Hungry Joe opens with a montage: snatches of home video from 1998 and 1999, in which happy couple Laura (Laura Bayston) and Craig (Joe Sims) learn of Laura’s pregnancy and move into a new home, intercut with footage of a fire blazing intensely. These are something like ‘before’ and ‘after’ shots, leaving the sense that all the Gilligan family’s early optimism and hope will eventually at best burn out, or even flare destructively. The rest of this 22-minute film, the latest in a run of multi-award-winning shorts written and directed by Samuel Dawe and Paul Holbrook, traces that gradual transition – from familial bliss to ruinous holocaust – over the course of more than a decade, as the Gilligans’ son Joe, a problem child from birth, will grow literally to eat his parents from house and home.
This is an impressionistic, episodic chronicle of horrifying domestic deterioration and decline – although it remains an open question just how inevitable these developments are, and where, if anywhere, the blame lies. Young Joe cries and screams throughout his babyhood, smells foul no matter how many times he is bathed, and, most of all, always eats, giving rise to his titular nickname. Craig has long since gone for good, leaving single mother Laura reluctantly to ‘indulge’ (as a judgmental health visitor advises) and feed the boy’s avaricious appetites all by herself – something which Laura does with an increasing sense of loathing and disgust. “Let’s talk about you,” says Doctor Lawrence (Robert Portal) to Laura when she visits him to find out what is wrong with Joe – and we too wonder whether Lawrence is simply not listening to what Laura is trying to say to him about her son’s aberrant behaviours, or if perhaps the Doctor, for all his aloof, patronising manner, is quite right to suspect that Laura herself might be the source of this problem.
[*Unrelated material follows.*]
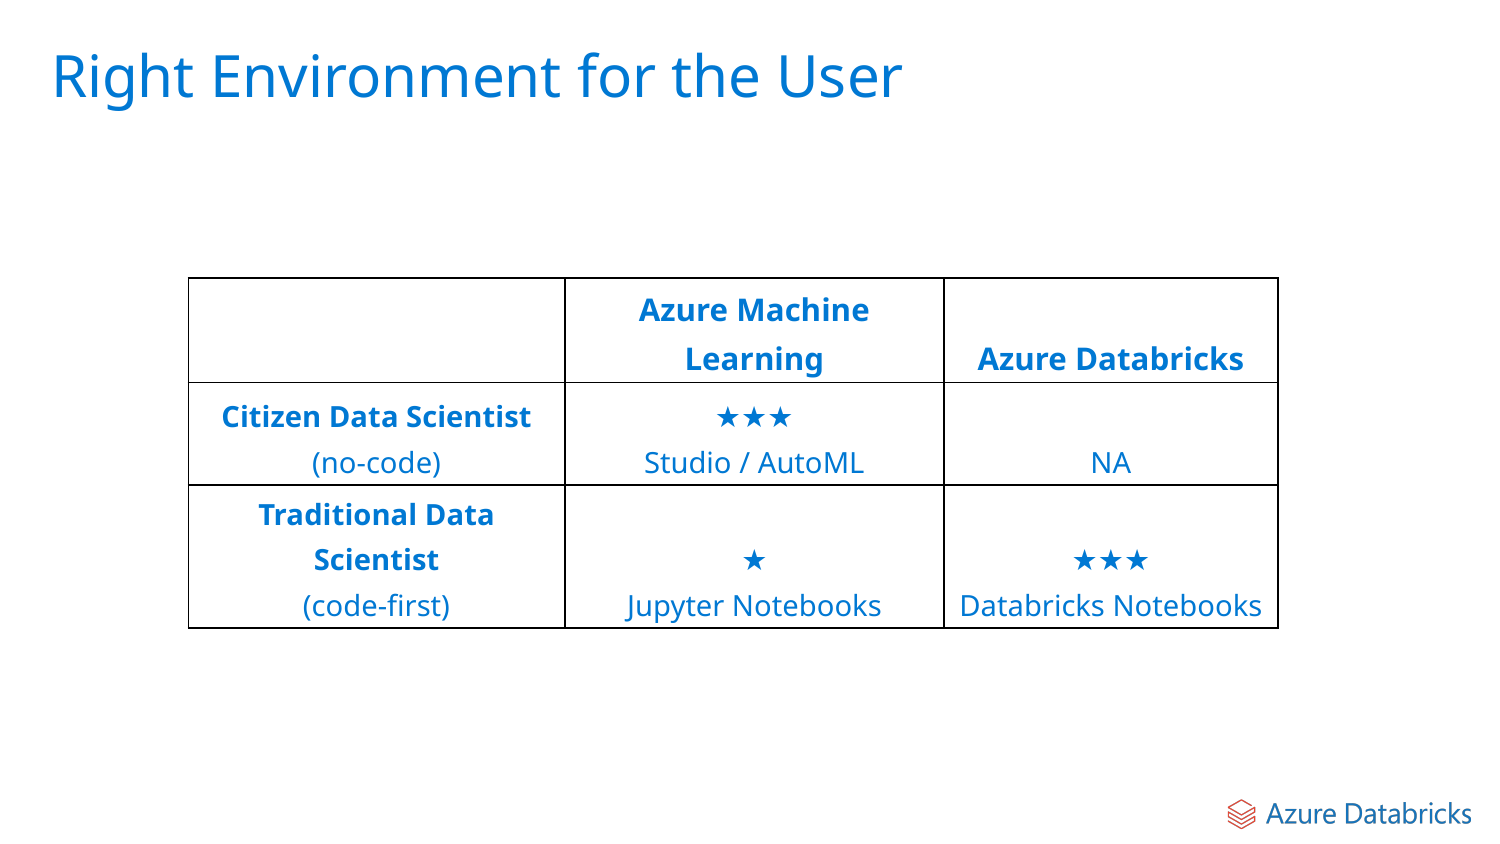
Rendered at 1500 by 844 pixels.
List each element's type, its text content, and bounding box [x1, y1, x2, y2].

“He eats and he eats and he never stops,” Laura complains about Joe – while external authorities see only neglect and malnourishment. Maybe Joe’s drive to consume – his monstrous, insatiable neediness for the comfort and gratification of food – displaces and supplements a different kind of emptiness in this loveless home. The one line that Joe is heard to utter in the film, and the reception that this expression of yearning gets from his mother, crystallise precisely what has gone wrong in this household, and how some aches can never be healed. The house itself soon becomes a squalid, stinking tip, reflecting the moral messiness of the scenario unfolding within. As Joe grows into a gorging teen (Andrew Greaves), his voracious habits also shift and expand into something more inhuman – until Laura finally finds a way to combine her disgust at what her son has become, her fiery infanticidal dreams, and the bare remains of her nurturing side.
Hungry Joe is about the making of a monster – and yet, while it skilfully deploys all the gross tropes of body horror, it never loses track of the socioeconomic environment and parental influences that nourish in Joe his perverse impulses and allow him to grow up so very, very hungry. Merging Loachian social realism with the kind of mother-son relationship familiar from Psycho (1960), and documenting the progression of an eating disorder through the grotesque grammar of genre, this is a smartly ambiguous, thoroughly bleak family tragedy.